INSTRUCTIONS FOR THE TASK:
Transcribe all of the entries below exactly. Leave out the pictures.

DATA TO EXAMINE:

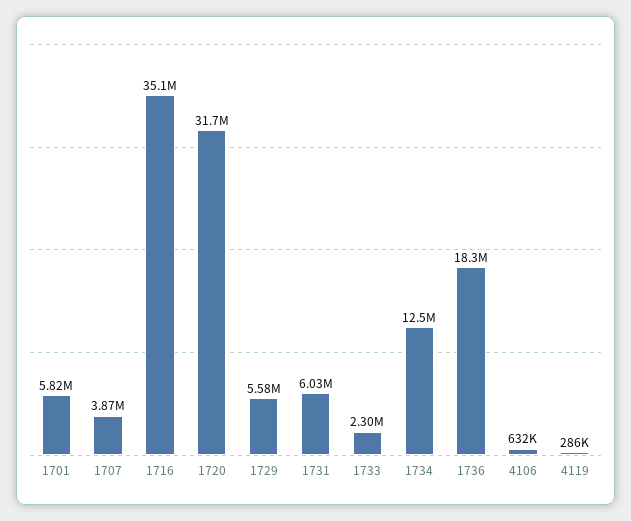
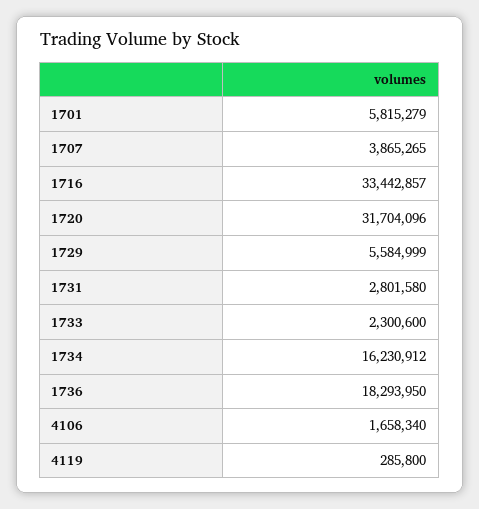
  {
    "1701": 5815279,
    "1707": 3865265,
-   "1716": 35100000,
+   "1716": 33442857,
    "1720": 31704096,
    "1729": 5584999,
-   "1731": 6030000,
+   "1731": 2801580,
    "1733": 2300600,
-   "1734": 12500000,
+   "1734": 16230912,
    "1736": 18293950,
-   "4106": 632000,
+   "4106": 1658340,
    "4119": 285800
  }

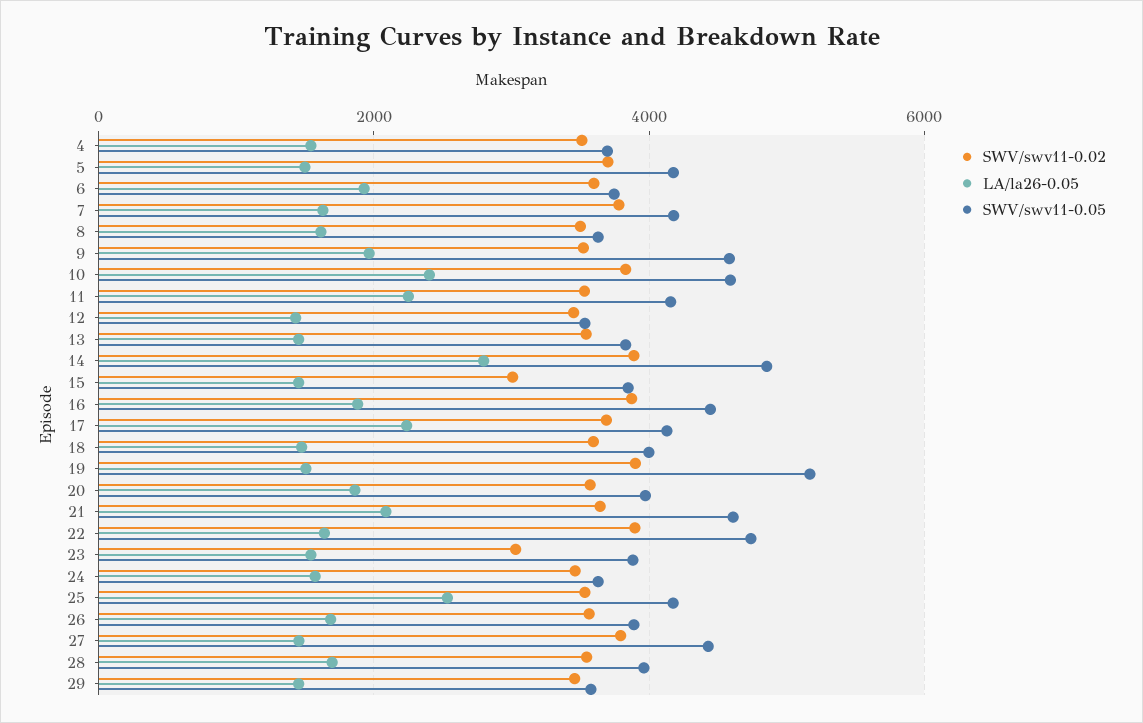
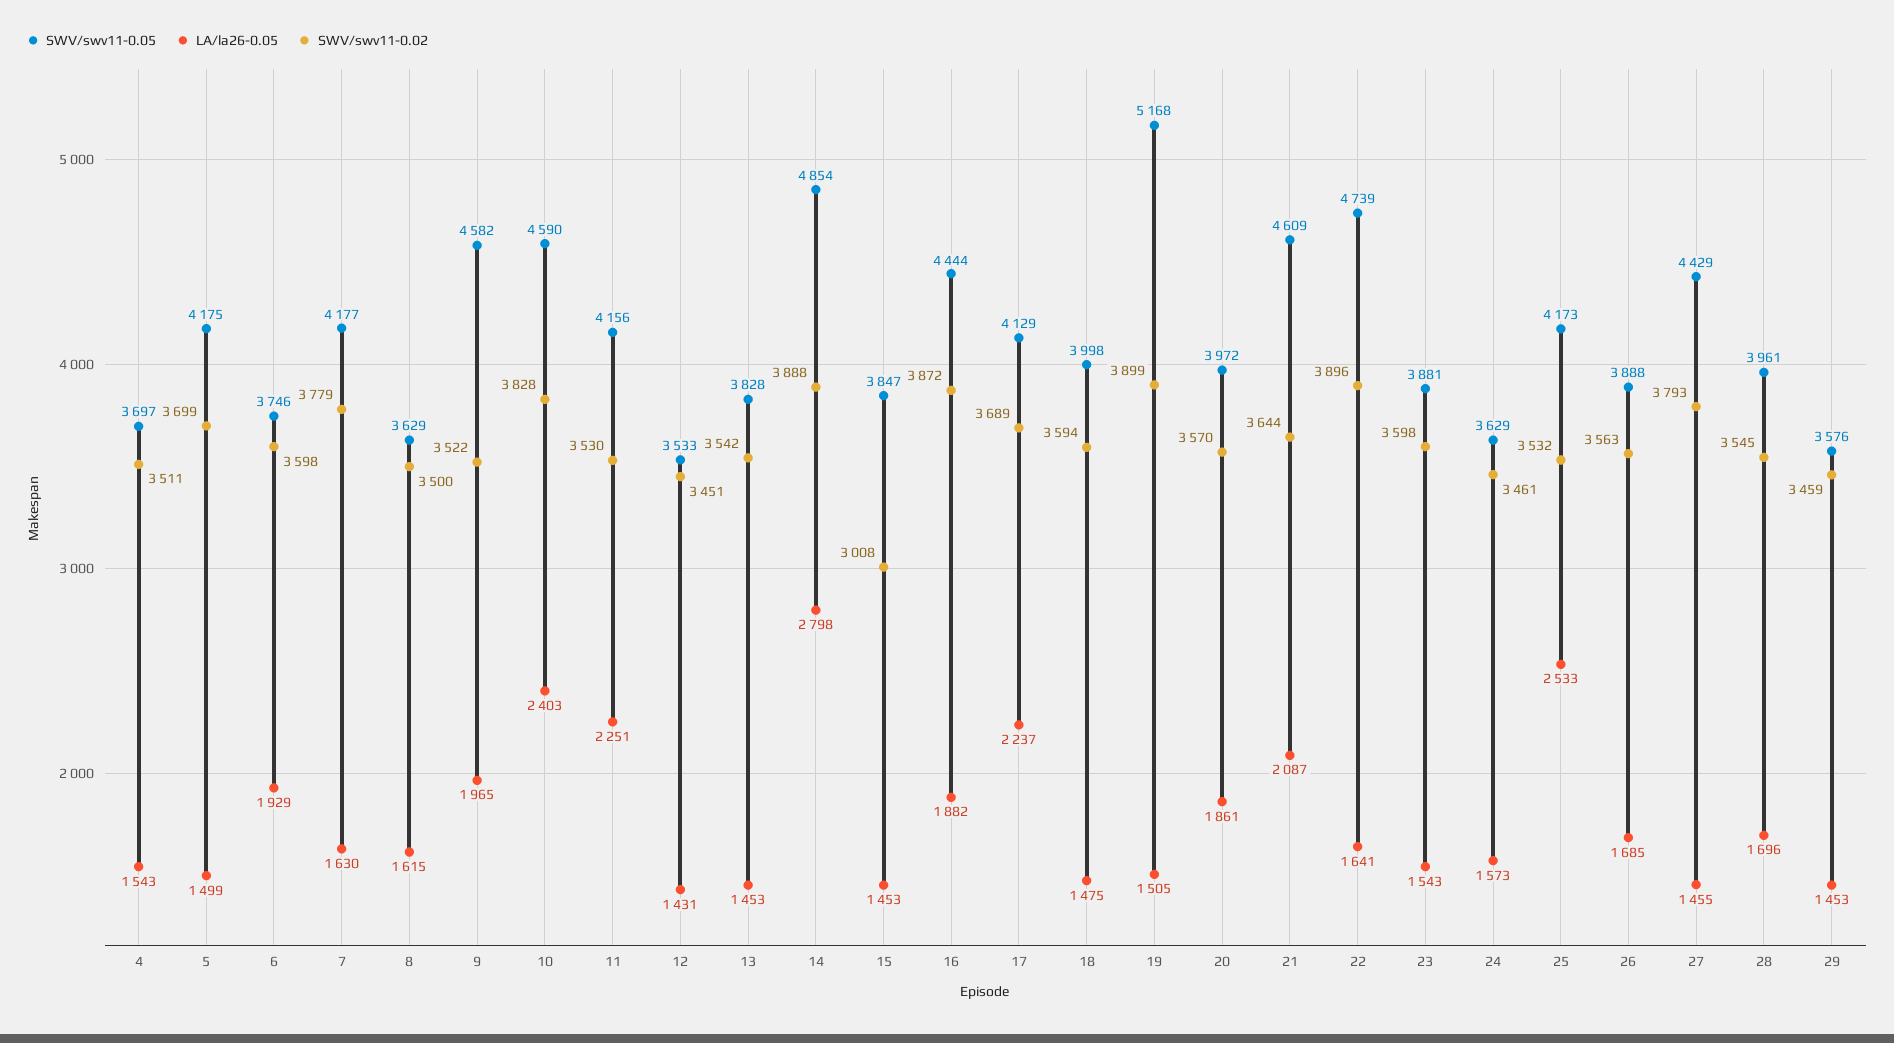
  {
    "SWV/swv11-0.02": {
      "4": 3511,
      "5": 3699,
      "6": 3598,
      "7": 3779,
      "8": 3500,
      "9": 3522,
      "10": 3828,
      "11": 3530,
      "12": 3451,
      "13": 3542,
      "14": 3888,
      "15": 3008,
      "16": 3872,
      "17": 3689,
      "18": 3594,
      "19": 3899,
      "20": 3570,
      "21": 3644,
      "22": 3896,
-     "23": 3000,
+     "23": 3598,
      "24": 3461,
      "25": 3532,
      "26": 3563,
      "27": 3793,
      "28": 3545,
      "29": 3459
    },
    "LA/la26-0.05": {
      "4": 1543,
      "5": 1499,
      "6": 1929,
      "7": 1630,
      "8": 1615,
      "9": 1965,
      "10": 2403,
      "11": 2251,
      "12": 1431,
      "13": 1453,
      "14": 2798,
      "15": 1453,
      "16": 1882,
      "17": 2237,
      "18": 1475,
      "19": 1505,
      "20": 1861,
      "21": 2087,
      "22": 1641,
      "23": 1543,
      "24": 1573,
      "25": 2533,
      "26": 1685,
      "27": 1455,
      "28": 1696,
      "29": 1453
    },
    "SWV/swv11-0.05": {
      "4": 3697,
      "5": 4175,
      "6": 3746,
      "7": 4177,
      "8": 3629,
      "9": 4582,
      "10": 4590,
      "11": 4156,
      "12": 3533,
      "13": 3828,
      "14": 4854,
      "15": 3847,
      "16": 4444,
      "17": 4129,
      "18": 3998,
      "19": 5168,
      "20": 3972,
      "21": 4609,
      "22": 4739,
      "23": 3881,
      "24": 3629,
      "25": 4173,
      "26": 3888,
      "27": 4429,
      "28": 3961,
      "29": 3576
    }
  }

RESULT:
  {
    "1701": 5815279,
    "1707": 3865265,
-   "1716": 35100000,
+   "1716": 33442857,
    "1720": 31704096,
    "1729": 5584999,
-   "1731": 6030000,
+   "1731": 2801580,
    "1733": 2300600,
-   "1734": 12500000,
+   "1734": 16230912,
    "1736": 18293950,
-   "4106": 632000,
+   "4106": 1658340,
    "4119": 285800
  }

  {
    "SWV/swv11-0.02": {
      "4": 3511,
      "5": 3699,
      "6": 3598,
      "7": 3779,
      "8": 3500,
      "9": 3522,
      "10": 3828,
      "11": 3530,
      "12": 3451,
      "13": 3542,
      "14": 3888,
      "15": 3008,
      "16": 3872,
      "17": 3689,
      "18": 3594,
      "19": 3899,
      "20": 3570,
      "21": 3644,
      "22": 3896,
-     "23": 3000,
+     "23": 3598,
      "24": 3461,
      "25": 3532,
      "26": 3563,
      "27": 3793,
      "28": 3545,
      "29": 3459
    },
    "LA/la26-0.05": {
      "4": 1543,
      "5": 1499,
      "6": 1929,
      "7": 1630,
      "8": 1615,
      "9": 1965,
      "10": 2403,
      "11": 2251,
      "12": 1431,
      "13": 1453,
      "14": 2798,
      "15": 1453,
      "16": 1882,
      "17": 2237,
      "18": 1475,
      "19": 1505,
      "20": 1861,
      "21": 2087,
      "22": 1641,
      "23": 1543,
      "24": 1573,
      "25": 2533,
      "26": 1685,
      "27": 1455,
      "28": 1696,
      "29": 1453
    },
    "SWV/swv11-0.05": {
      "4": 3697,
      "5": 4175,
      "6": 3746,
      "7": 4177,
      "8": 3629,
      "9": 4582,
      "10": 4590,
      "11": 4156,
      "12": 3533,
      "13": 3828,
      "14": 4854,
      "15": 3847,
      "16": 4444,
      "17": 4129,
      "18": 3998,
      "19": 5168,
      "20": 3972,
      "21": 4609,
      "22": 4739,
      "23": 3881,
      "24": 3629,
      "25": 4173,
      "26": 3888,
      "27": 4429,
      "28": 3961,
      "29": 3576
    }
  }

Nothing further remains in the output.